Pourquoi, alors que de nouvelles pratiques dominantes de consommation des films cherchent à s’imposer, le DVD offre une précieuse relation avec le cinéma. Et quelques conseils de nouveautés pour accompagner l’été.

L’affaire est entendue. Le DVD, qui fut la grande nouveauté en terme d’accès aux films au tournant du siècle, rebattant les cartes distribuées par la VHS comme alternative à la salle et à la télévision, n’est plus et ne sera plus un outil dominant de diffusion du cinéma. Est-ce à dire qu’il est obsolète? C’est loin d’être sûr.

S’il n’est plus le support par excellence de circulation des blockbusters, il conserve, sur le plan de la qualité ce qu’il a perdu sur le plan de la quantité. On parle ici de la qualité du rapport au cinéma, pas nécessairement, hélas, de la qualité technique des images et des sons, laquelle reste très inégale – on ne s’attarde pas ici non plus sur les différences, parfois significatives, entre DVD et Blu-ray, et bien sûr entre différentes éditions du même film.

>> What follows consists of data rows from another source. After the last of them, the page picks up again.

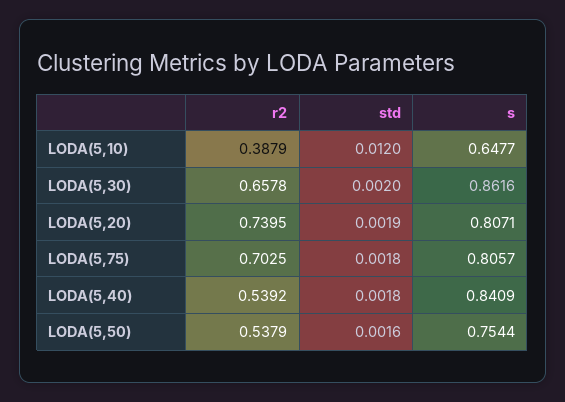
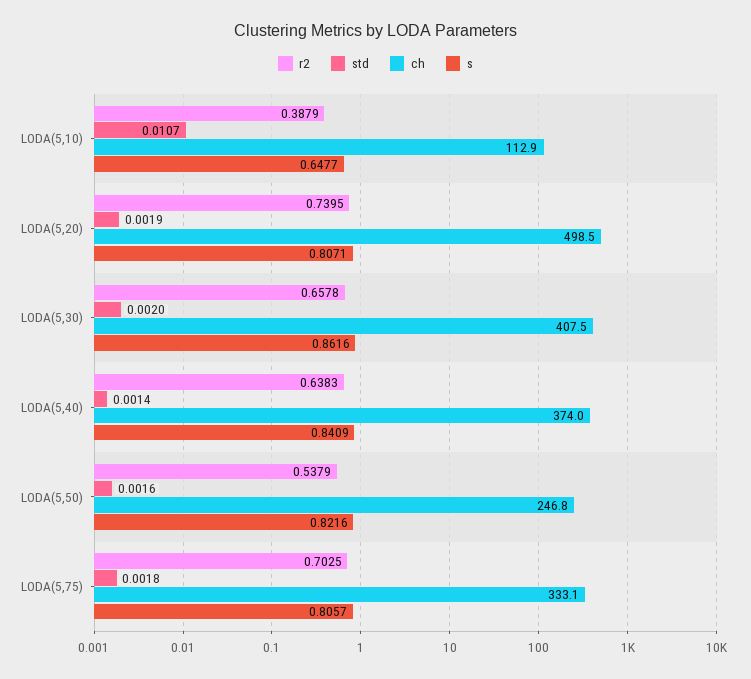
std, LODA(5,10): 0.012 -> 0.0107
r2, LODA(5,40): 0.5392 -> 0.6383
std, LODA(5,40): 0.0018 -> 0.0014
s, LODA(5,50): 0.7544 -> 0.8216
ch, LODA(5,10): none -> 112.9
ch, LODA(5,20): none -> 498.5
ch, LODA(5,30): none -> 407.5
ch, LODA(5,40): none -> 374
ch, LODA(5,50): none -> 246.8
ch, LODA(5,75): none -> 333.1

Un autre rapport aux films

La question principale est, en effet, celle du rapport au film –et dans de nombreux cas, de l’accès au film. La logique du DVD est aujourd’hui, sans coût particulièrement élevé, une logique de la distinction, mot à entendre de manière positive.

La distinction, on a autrefois appelé ça la liberté, consiste à échapper aux logiques écrasantes, réductrices et addictives du marché, telle qu’elles s’exercent avec une violence et une efficacité encore jamais connues, sur les trois supports dominants, la salle, les télévisions et les services VOD.

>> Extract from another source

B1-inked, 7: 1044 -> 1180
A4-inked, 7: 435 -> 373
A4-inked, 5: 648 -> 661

Les ravages de l’hypermarché Netflix

Avec la domination arrogante de Netflix, la SVOD affiche les apparences de la diversité, exactement du même type que l’offre d’un hypermarché. Et c’est en fait à un écrasement des goûts et des curiosités sans précédent qu’on assite.

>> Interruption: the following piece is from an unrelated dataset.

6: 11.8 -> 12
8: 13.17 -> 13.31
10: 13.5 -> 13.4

Hormis quelques services de niche, les télévisions, en perte de vitesse, sont pour l’essentiel à la remorque du box-office, avec une dimension familialiste accrue.

Quant aux salles, si, en France tout au moins, elles maintiennent une considérable diversité de l’offre, la force d’occupation des blockbusters est telle, et souvent le manque d’engagement des exploitants, que l’immense majorité des films ne sont visibles que dans quelques salles, à quelques séances, durant quelques jours. L’écart ne cesse de se creuser entre l’offre théorique (ce qui sort effectivement au cinéma) et l’offre réelle, ce qu’il est possible de voir à un instant donné.